Will Mobile Be King For Legal Research?

LLB reported on "Raymond Blijd, Project Manager, Online Innovation, Wolters Kluwer Legal & Regulatory, [who] admits that designing a legal research interface for the small screen remains a challenge but he predicts the era of desktop-based legal research is coming to a close. His prediction is based on desktop usage studies and consumer purchasing trends for IT equipment. Once document creation moves to the small screen, so will legal research according to Blijd in his Intelligent Solutions Blog post The Death of Legal Research on Desktop."

From Blijd's blog:
"While Health and especially Finance went full throttle in mobile, driven respectively by pure need and speed, other business markets have been slower to adopt. Yet, this anxious stance does not reflect reality: PC shipments will only be 20.6% of the total market of smart connected devices. Tablets are forecast to overtake PC sales entirely this Christmas. By 2017,total traditional PC devices are expected to drop to 13%, while tablets and smartphones will contribute 16.5% and 70.5% respectively to the overall market. Those that cling towards a PC oriented design strategy will face extinction just as the operating system and software needed to run it."

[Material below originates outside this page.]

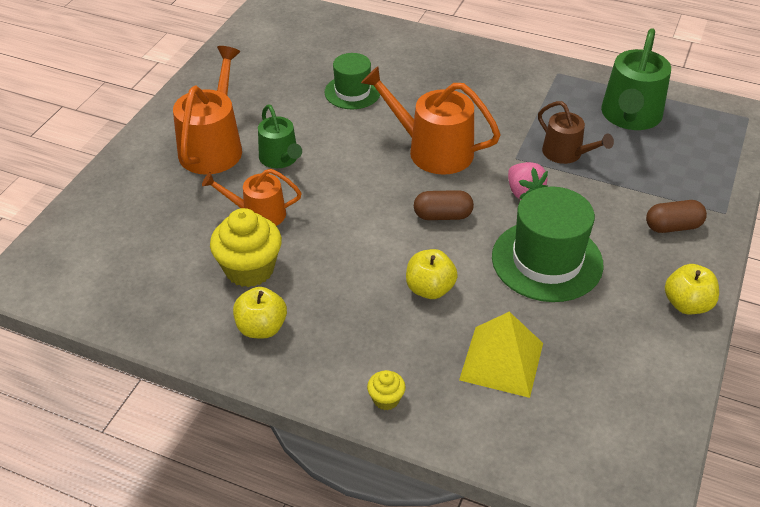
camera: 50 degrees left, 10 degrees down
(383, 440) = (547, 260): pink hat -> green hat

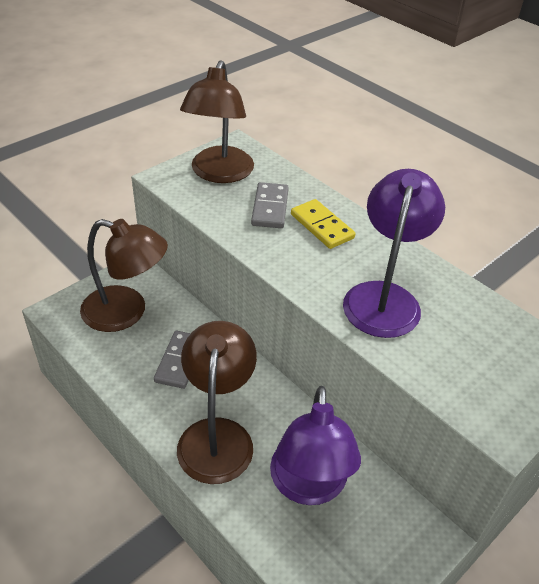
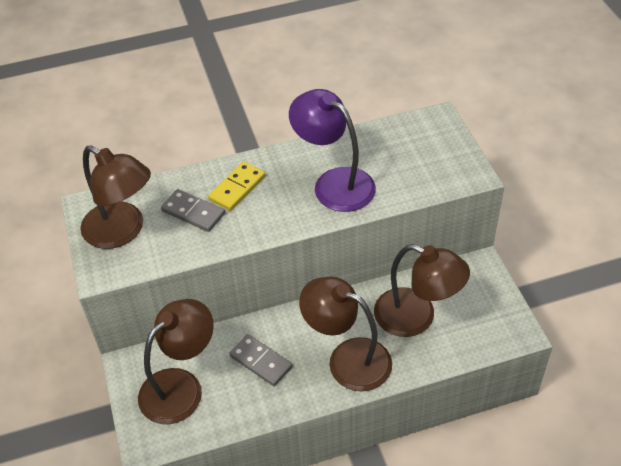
camera: 60 degrees left, 5 degrees up
(308, 486) = (416, 317): purple lamp -> brown lamp
(322, 226) = (237, 188): yellow domino -> yellow domino turned 45 degrees counterclockwise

I happened to read this blog post right before I went in for a meeting with our Westlaw rep. So naturally, I had to ask if Westlaw sees a time when mobile will be king. The rep said that mobile will not replace the PC interface anytime in the near future, as the PC interface is still much more sophisticated than the mobile interface, and she said that she doesn't see that changing anytime soon.

I think the answer may be different for different sectors of the legal profession, however. For those lawyers who are running between courthouses with their smartphone as their only means of legal research, they will probably continue to increase their reliance on their mobile devices.

For the legal academic, I think that the PC will be favored for research for years to come. Reading long court cases or law review articles on a small screen is not much fun at all.

But I think that law librarians should be adept at both kinds of interfaces: mobile to teach the future attorneys and PC for their own research, as well as that of their faculty.